Author: Rhys Ward, Assuring Autonomy International Programme
The need for interpretability in safety critical domains
'Interpretability is used to confirm other important desiderata of ML systems...' . Ultimately Interpretability is one way in which we can provide assurance that systems will be sufficiently safe. Different projects may need their systems to be interpretable for different reasons; one project may need to be able to explain events (e.g. accidents) after they occur, for legal reasons; for another project an accident may be impermissible and so transparency which allows future model behaviour to be predicted may be prioritised.
- Increase insight into model behaviour (and also into the operational domain).
- Identify weaknesses of the model, known cases where the model under-performs.
- Enable the increase of robustness - i.e. assurance that the system will behave safely in new environments/situations.
- Inform contestability and allow effective improvements/corrections.
- Allow prediction of future model behaviour and avoid future harmful decisions.
- Aid in understanding mistakes/accidents/anomalies
- Protect against unfair models helping to avoid discrimination.
- Improve trust in the model and allow informed consent 
- Help us to explain individual (local) decisions and answer the question 'What were the important factors in this decision?'
We will now discuss explanations of system behaviour. An explanation may be the model itself, if the model is transparent and easily understood; or an explanation may be an approximate model. However, these explanations would not be suitable for a non-technical audience, when using the term 'explanation' here we refer to any format which an interpretation of the system behaviour may take.
WHAT to explain
The different types of interpretability result in the interpretability or explanation of a set of distinct things. Transparency may refer to: the transparency of the whole model, wherein the entire global logic of the model can be explained and understood by a human; the transparency of the learning algorithm, we may understand that some algorithms converge to a solution in reasonable time (e.g. linear models), whereas we may not know whether another algorithm does find a solution or not (e.g. neural networks) ; transparency of parameters and model structures, do we understand what these are referring to and do they even map to human-understandable concepts? Similarly post-hoc explainablity methods may try to explain and interpret these things, e.g. through approximating the global logic of a model, or they may explain local decisions.

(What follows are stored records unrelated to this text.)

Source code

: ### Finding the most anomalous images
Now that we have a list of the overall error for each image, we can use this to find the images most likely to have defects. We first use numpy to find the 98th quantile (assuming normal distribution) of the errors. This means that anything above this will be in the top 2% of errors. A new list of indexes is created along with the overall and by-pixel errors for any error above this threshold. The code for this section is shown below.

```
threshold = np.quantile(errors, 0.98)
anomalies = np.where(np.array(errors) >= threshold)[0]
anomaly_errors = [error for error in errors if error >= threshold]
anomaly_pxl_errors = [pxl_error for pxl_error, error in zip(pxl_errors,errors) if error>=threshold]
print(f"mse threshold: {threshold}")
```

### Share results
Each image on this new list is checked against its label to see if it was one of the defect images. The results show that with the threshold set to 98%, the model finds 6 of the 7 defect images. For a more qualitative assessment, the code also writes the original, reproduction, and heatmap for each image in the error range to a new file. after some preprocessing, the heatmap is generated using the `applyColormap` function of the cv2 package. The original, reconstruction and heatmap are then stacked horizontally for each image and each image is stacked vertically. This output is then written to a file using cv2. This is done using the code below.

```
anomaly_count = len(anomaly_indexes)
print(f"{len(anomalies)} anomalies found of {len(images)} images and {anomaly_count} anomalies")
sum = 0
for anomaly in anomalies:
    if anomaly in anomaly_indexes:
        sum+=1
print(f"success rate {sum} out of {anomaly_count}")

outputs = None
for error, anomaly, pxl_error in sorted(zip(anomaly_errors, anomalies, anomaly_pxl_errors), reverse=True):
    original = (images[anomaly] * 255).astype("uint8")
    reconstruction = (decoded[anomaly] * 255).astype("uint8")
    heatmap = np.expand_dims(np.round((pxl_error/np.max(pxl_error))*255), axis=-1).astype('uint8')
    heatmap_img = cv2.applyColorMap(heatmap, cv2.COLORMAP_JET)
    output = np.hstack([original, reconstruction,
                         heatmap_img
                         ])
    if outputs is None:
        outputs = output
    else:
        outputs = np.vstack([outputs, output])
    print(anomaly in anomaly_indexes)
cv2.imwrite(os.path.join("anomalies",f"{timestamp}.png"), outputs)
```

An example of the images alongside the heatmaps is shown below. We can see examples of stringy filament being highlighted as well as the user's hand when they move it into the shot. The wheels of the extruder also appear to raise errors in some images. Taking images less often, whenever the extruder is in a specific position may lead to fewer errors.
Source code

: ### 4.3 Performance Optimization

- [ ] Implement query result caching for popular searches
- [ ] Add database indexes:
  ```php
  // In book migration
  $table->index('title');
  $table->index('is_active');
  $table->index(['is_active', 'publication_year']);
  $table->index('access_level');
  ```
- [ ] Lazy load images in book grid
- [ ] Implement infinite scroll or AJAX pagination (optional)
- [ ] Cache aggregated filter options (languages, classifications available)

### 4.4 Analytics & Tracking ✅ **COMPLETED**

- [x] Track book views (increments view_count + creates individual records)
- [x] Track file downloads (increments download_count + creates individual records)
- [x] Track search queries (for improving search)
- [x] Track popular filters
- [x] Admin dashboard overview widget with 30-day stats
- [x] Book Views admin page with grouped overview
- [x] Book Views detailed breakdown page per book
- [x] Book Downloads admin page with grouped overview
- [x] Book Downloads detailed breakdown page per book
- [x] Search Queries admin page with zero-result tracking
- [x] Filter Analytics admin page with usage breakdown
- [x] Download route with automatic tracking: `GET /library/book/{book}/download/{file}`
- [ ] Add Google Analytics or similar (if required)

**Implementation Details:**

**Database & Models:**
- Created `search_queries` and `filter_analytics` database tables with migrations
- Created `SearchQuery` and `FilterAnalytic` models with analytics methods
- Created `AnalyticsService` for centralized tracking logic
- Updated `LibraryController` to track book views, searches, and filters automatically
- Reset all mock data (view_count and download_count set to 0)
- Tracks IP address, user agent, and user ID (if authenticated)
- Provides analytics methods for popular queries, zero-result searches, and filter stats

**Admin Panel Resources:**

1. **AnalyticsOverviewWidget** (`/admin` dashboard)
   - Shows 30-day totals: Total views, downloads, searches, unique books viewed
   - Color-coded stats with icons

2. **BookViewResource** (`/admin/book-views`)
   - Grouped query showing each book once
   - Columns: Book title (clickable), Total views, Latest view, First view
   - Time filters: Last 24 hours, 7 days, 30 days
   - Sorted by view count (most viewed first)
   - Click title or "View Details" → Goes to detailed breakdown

So, the following needs to be explained:
- The learning algorithm which produces the decision-making model
- The global model logic (either through transparency or approximation methods)
- The system logic as a whole
- Local decisions i.e. how (and which) specific inputs relate to an output
- How parameters and model structures relate to human-understandable concepts
WHEN explanations are needed
Explanations will be needed for different reasons during development and operation. ML developers may seek global explanations to better understand the logic of the model to help in design; stakeholders will need different types of explanations during operation (perhaps local explanations will be more important during operation to explain individual cases - e.g. when explaining why an accident occurred).
- Data management - interpreting the model may identify weaknesses/gaps in the data.
- Model selection - the interpretability of a model should influence this stage.
- Model learning - being able to interpret the model will inform the model learning stage, e.g. in aiding hyper-parameter selection. Interpretability will also aid understanding of the operation domain.
- Model verification - being able to explain model decisions will aid verification and help to identify the cause of model flaws/weaknesses.
- Normal operation - e.g. for advisory systems such as diagnostic tools explanations may be compulsory.
- In cases where the model is known to under perform - which will enable contestability.
- Accident or incident investigation - local explainability to discover why decisions were made.
- Model run-time improvement/learning - to improve models as new data and situations are encountered.
WHO explanations are for
Different stakeholders need different types of explanations, lay users, expert users, designers. Developers need explanations and transparency to understand how the model works in order to predict when undesirable model behaviour will occur and make corrections and improvements. Whilst developers may need some local explainability to understand and account for edge cases, in general they will need global interpretability to aid design. End-users will need local explanations to satisfy understanding of individual decisions. Figure 1 shows potential stakeholders and the explanation needs for each.
Figure 1 - Explanation needs for different stakeholders
-  Finale Doshi-Velez and Been Kim. “Towards A Rigorous Science of Interpretable Machine Learning”. In: arXiv:1702.08608v2 [stat.ML] 2Mar 2017 (2017).
-  Zachary C. Lipton. “The Mythos of Model Interpretability”. In: arXiv:1606.03490v3 [cs.LG] (2017).
-  David Watson et al. “Clinical applications of machine learning algorithms: beyond the black box”. In: BMJ. 2019.